• _Excerpted text_
The region’s biggest town, Mestia is a natural base for a stay in Svaneti. Be sure to tour the Svaneti Museum of History and Ethnography, a world-class museum that catalogues highland traditions and exhibits exquisite icons collected from Svaneti’s many churches. Two hours by road, Ushguli is considered to be one of the highest inhabited villages in Europe was named a UNESCO World Heritage Site in 1996. Stay the night to wake up to see the sunrise over Georgia’s highest peak, Shkhara.
Why visit Svaneti in 2025?
Svaneti is now more open than ever thanks to a slate of infrastructure projects that were completed in late 2024. This is great news for accessibility, but it also means the region will likely develop (and change) at a more rapid pace from hereon in. A new sealed road between Mestia and Ushguli makes the journey fast and safe, while concrete roads into many of the smaller valleys means the villages in between are now accessible to non-hikers. The final piece of the puzzle, a new road from Lentekhi to Ushguli, means travellers can now drive a loop through Svaneti – no 4WD required.
Get there: Zugdidi remains the chief departure point for Svaneti (3-4 hours by road). Take a marshrutka to Mestia from anywhere in Georgia via Zugdidi, or book a private transfer with GoTrip. See my Mestia Transport Guide for details.
Where to stay: Mestia is the most convenient base, with ample accommodation and food options and good transport connections. Hotel Lahili has modern rooms, a terrace and an excellent breakfast, with a good location walking distance from both the centre of town and the ski lifts.
Further reading: My complete itinerary for visiting Svaneti.
4. Shatili & Mutso: Khevsureti’s spectacular fortified villages
Combining the dramatic scenery of Tusheti and the cultural appeal of Svaneti (but free from the development and crowds of Kazbegi), Khevsureti is in many ways the perfect mountain destination in Georgia. The area can be reached in under 5 hours from Tbilisi and toured quite comprehensively in as little as 3 days, making it a viable option for travellers who want to experience the wild beauty of the Greater Caucasus on a shorter timeline. Like Tusheti, this is a seasonal destination that can only be reached in summer. But the roads in and around Khevsureti are markedly better.
Known as the ‘Land of Valleys’, Khevsureti’s fairytale-like landscape is dotted with medieval towers and abandoned stone villages. Unlike in Svaneti, these solitary towers often stand proud as lone sentinels. This echoes the mythology of the Khevsurs, a self-sacrificing people who are traditionally considered Georgia’s first line of defence on the northern border.

• _To be done_
1. Answer these from the travel excerpt:
(a) In what year was Ushguli named a UNESCO World Heritage Site?
(b) Which town is the chief departure point for Svaneti?
(c) By what name is Khevsureti known?
2. Can you turn the travel excerpt's paragraph beginning "Svaneti is now more open than ever" into a short bulleted list that keeps its main facts?
Rely only on the travel excerpt above when responding.

• _Data excerpt_
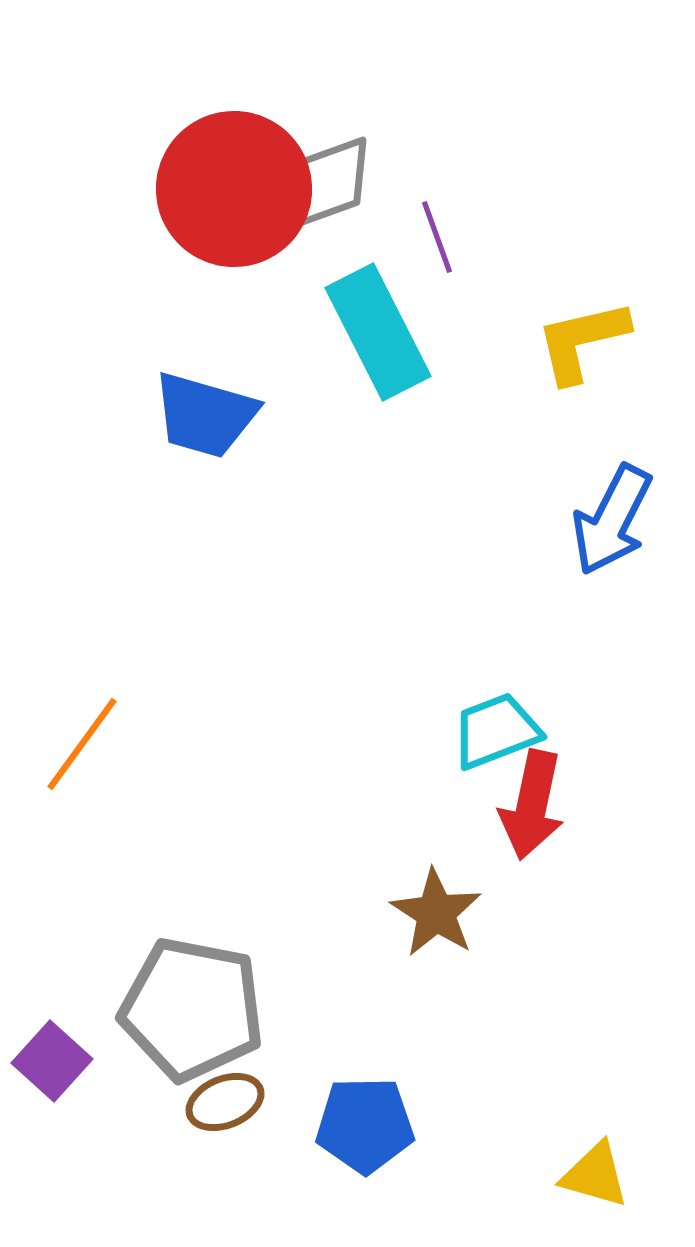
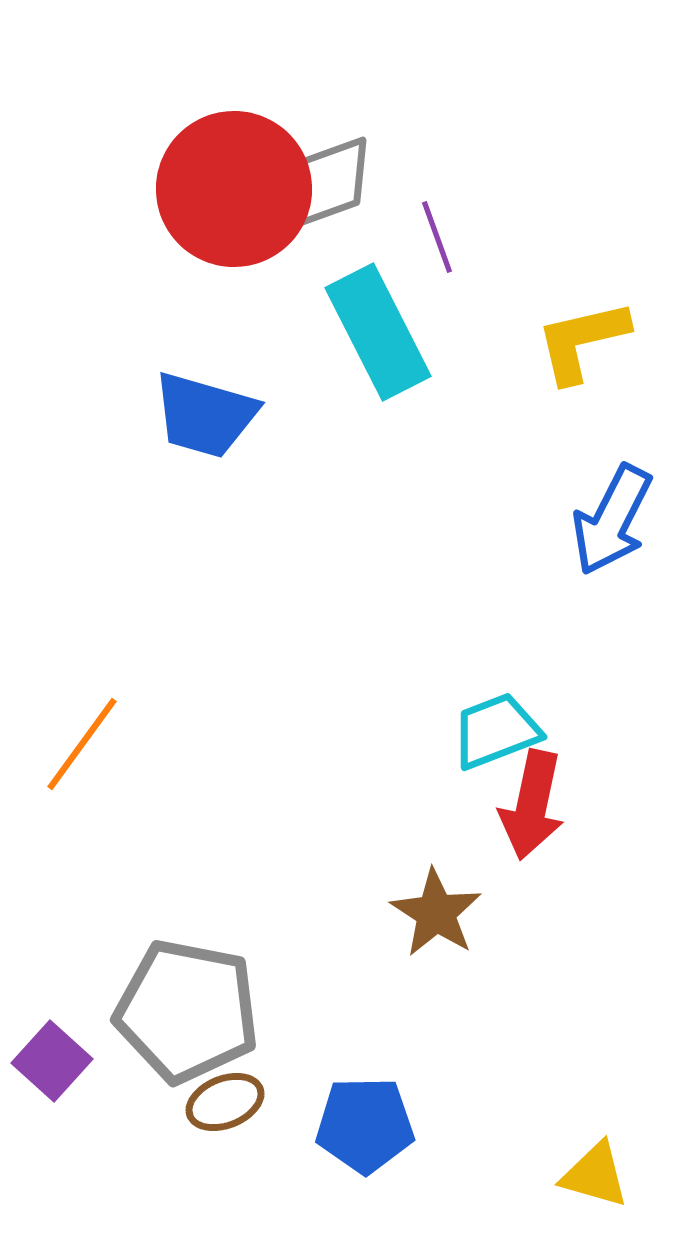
gray pentagon: moved 5 px left, 2 px down
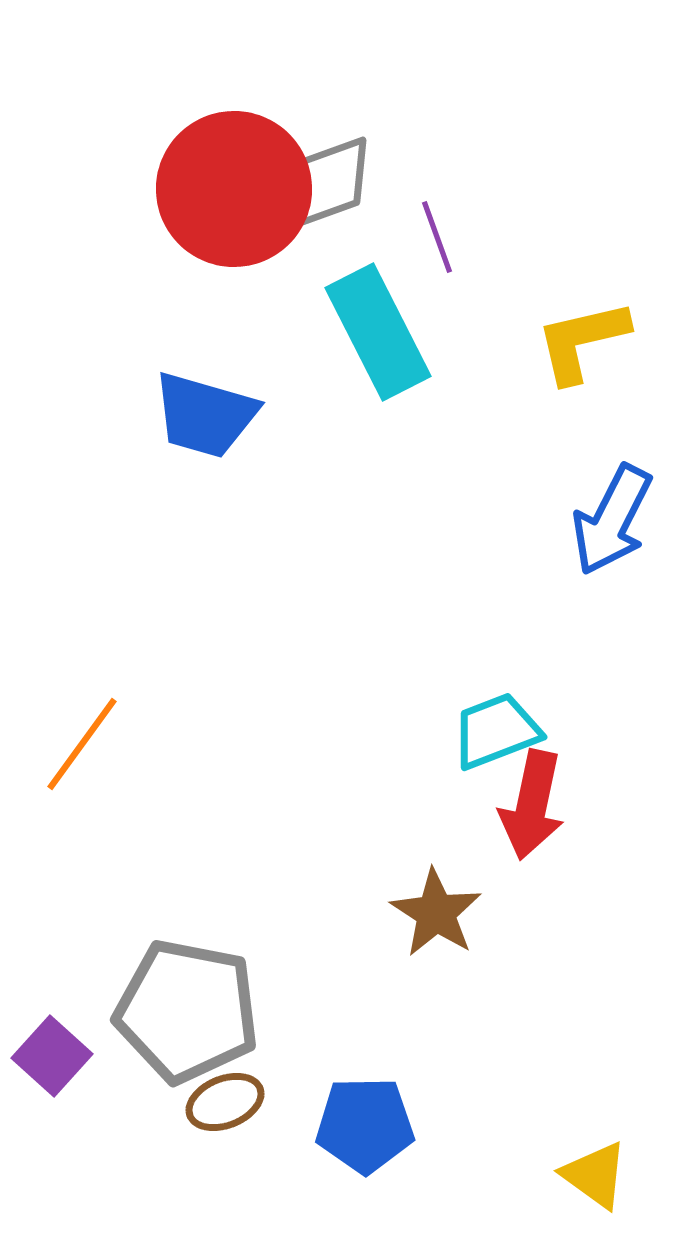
purple square: moved 5 px up
yellow triangle: rotated 20 degrees clockwise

• _Solutions by task_
1.
(a) 1996
(b) Zugdidi
(c) The 'Land of Valleys'

2.
- Infrastructure projects completed in late 2024 have made Svaneti more open than ever, though the region will likely develop and change faster from now on.
- A new sealed road between Mestia and Ushguli makes that journey fast and safe.
- Concrete roads into many smaller valleys make the villages in between accessible to non-hikers.
- A new road from Lentekhi to Ushguli lets travelers drive a loop through Svaneti without needing 4WD.